While Southeast Asian polities had easily assimilated themselves into the Indic cultural influences since the 4th to 14th centuries in the Common era, Manipur felt these influences while its social and political systems had already been well-established with a definite identity and status of its own. The conversion into Hinduism faced shift opposition from the proponents of the Meitei indigenous religion. But through the exercise of force and violence, subtle intimidation as well as public oppression, the king Garibniwaj (1709-1748) was able to effect a compromise with the clan elders, a sort of contract to accept the conversion into the Ramandi religion.

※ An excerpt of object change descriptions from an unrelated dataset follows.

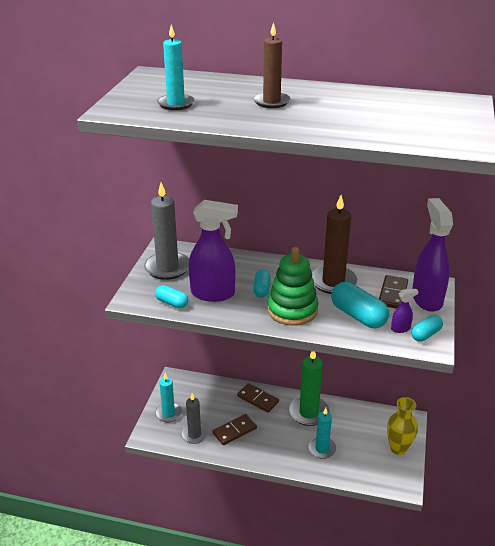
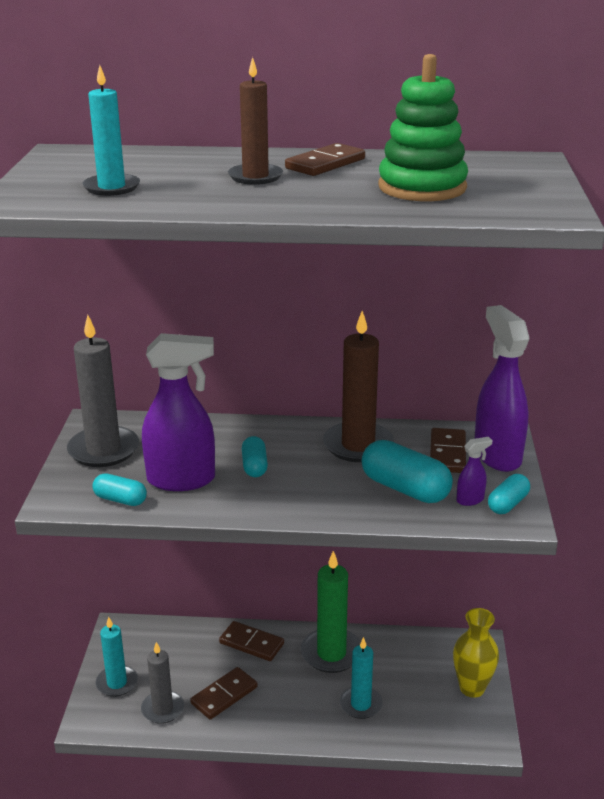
camera: 10 degrees left, 5 degrees down
green stacking toy [267,247,319,326] -> green stacking toy moved to [378,54,468,201]
none -> brown domino [285,143,365,176]

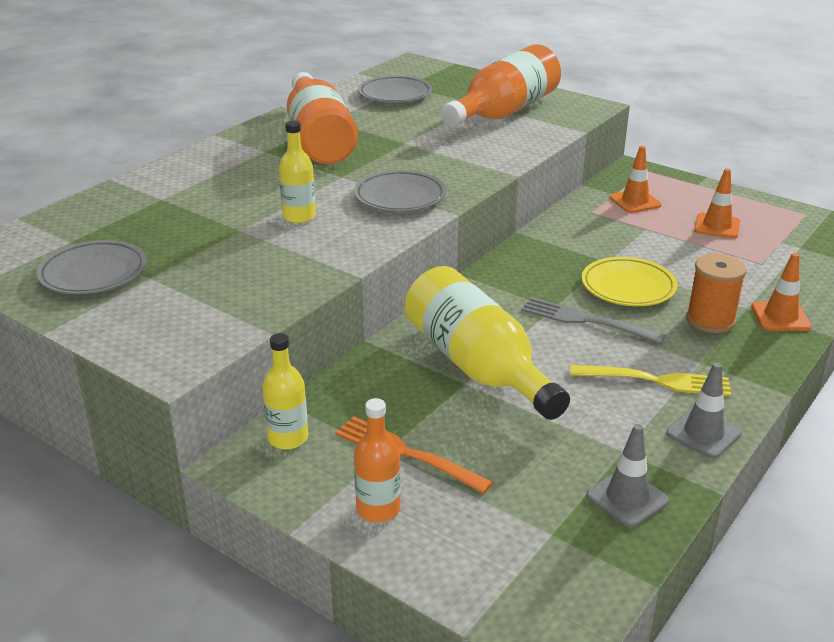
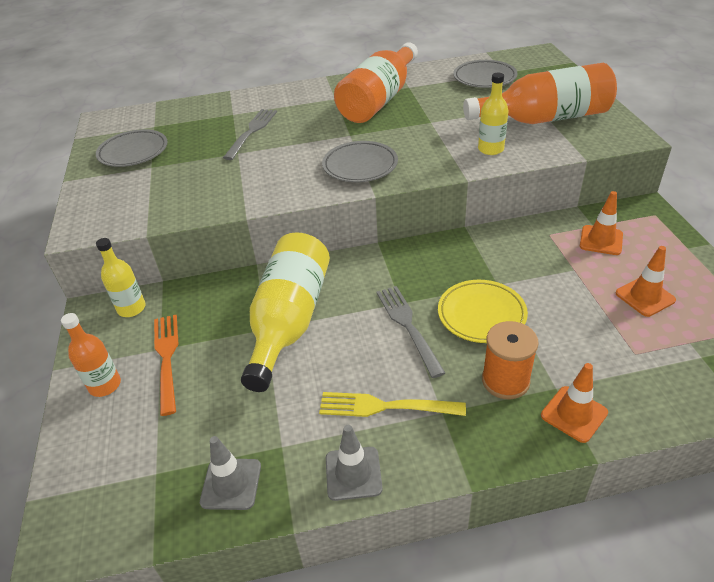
camera: 45 degrees right, 10 degrees up
yellow bottle [279,121,316,223] -> yellow bottle moved to [478,72,509,155]
yellow fork [570,365,731,397] -> yellow fork turned 135 degrees clockwise [319,392,466,417]
none -> grey fork [223,109,277,160]

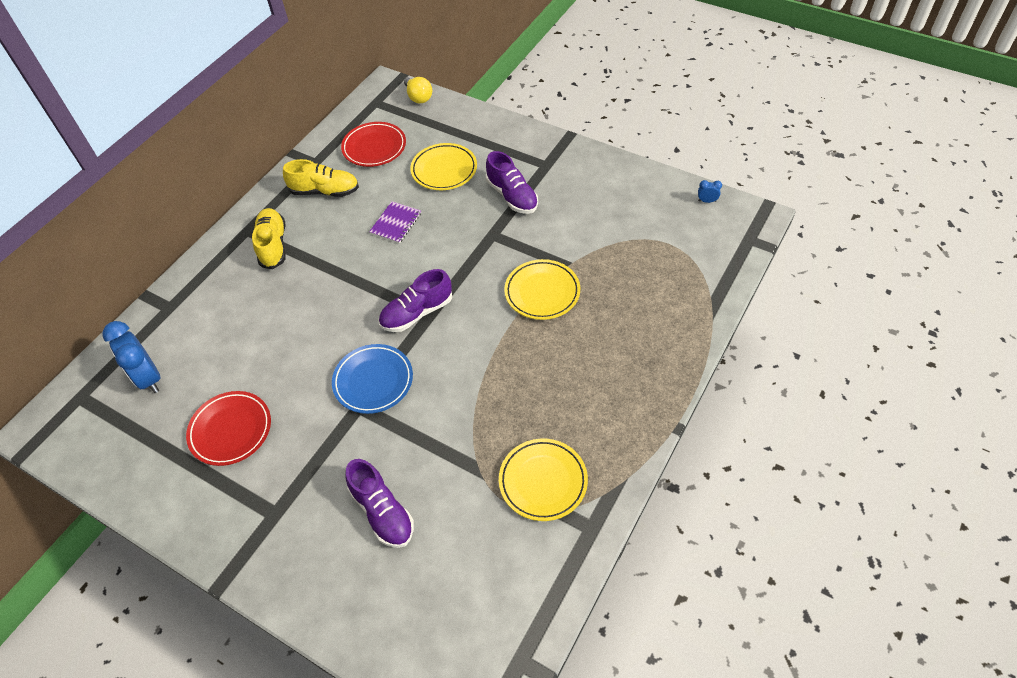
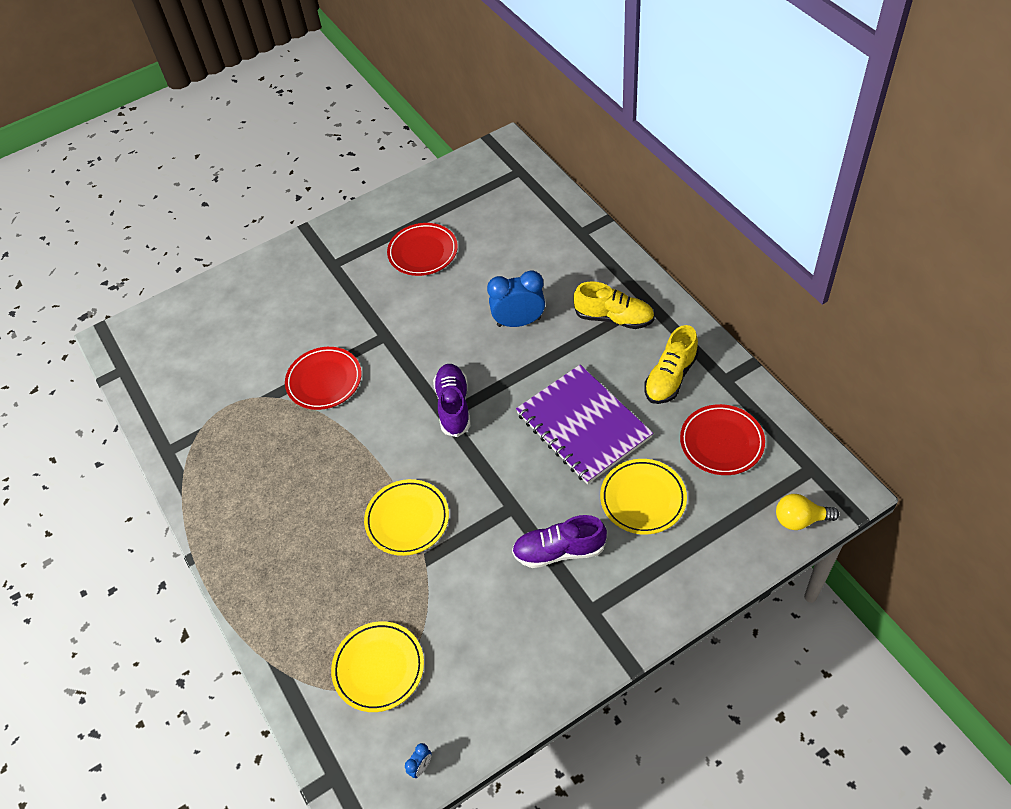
camera: 120 degrees right, 0 degrees up
blue clock [102,321,161,393] -> blue clock moved to [487,270,545,327]
blue plate [332,344,413,414] -> none
purple shoe [345,459,414,548] -> none
purple notebook [369,201,421,244] -> purple notebook [516,365,653,484], size x2.12
yellow plate [499,439,588,521] -> yellow plate moved to [331,621,424,712]
none -> red plate [285,347,361,410]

Other indigenous religious systems of tribes and peripheral communities like the Chakpas retained their traditional systems. Christianity entered Manipur during the colonial era in the late 19th and early 20th centuries.
The pre-colonial orientation of the Manipur state towards Indic connections, side by side with the conversion of the ruling kraton class into Hinduism was therefore an 18th century phenomenon. It also coincided with the political orientation towards British India since 1762 C.E., because of the expansion of the imperial Burmese ambitions directly affecting the geo-political awareness of the rulers, necessitating support from the Ahom dynasties as well as the East India Company. Total economic integration was unthinkable at that period of history for more than a hundred years. Manipur’s agricultural economy was based on subsistence with incipient trade relations with the proximate neighbouring countries. However the British defeat of Manipur in 1891 CE introduced forcible changes in the indigenous economic structures. The British introduced the Indian rupee as a medium of exchange replacing indigenous systems in 1892, and the Manipur resources were used to feed the imperial military establishments in Assam and the Northeastern region through the export of rice and cattle. Imports of British manufactured goods reached Imphal and the colonial economy altered the indigenous social structure by introducing a new imperial racial class of Marwaris and Bengalis for economic management and organization of the new revenue structures. The earlier migrant population of Brahmnis and Muslims had earlier been assimilated into the indigenous social structure, but the new demographic inputs through the colonial economy introduced a sort of contested pluralism, as different from the organic pluralism of the past. A lot of conflictual societal relationship was noticed similar to the system introduced in Burma by the colonial authorities.
The British also introduced a new system of administration totally rupturing the organic plurality of hill and plains relations. The Meitei ruler-ship was divested of administrative jurisdiction over the Hill people, and the administration of the Hill was given to the British political authority craftily institutionalized in the colonised polity. A system of dyarchy, separation of powers between the Maharajah and the British political agent was structured into the system. When the Hill citizens rebelled against the colonial authority in the first two or three decades of the 20th century, its character and form was later misinterpreted through the prism of awakened ethnicities, which became murky and unclear leading to serious conflicts in the era of ethnic identification movements. When the British left in 1947, leading to a precarious in-equilibrium from the convulsions of the Second World War all the efforts to restore traditional equilibrium of the polity was in vain. Manipur became a district of the vast territories of India through the integration in1949. One can imagine the consequences.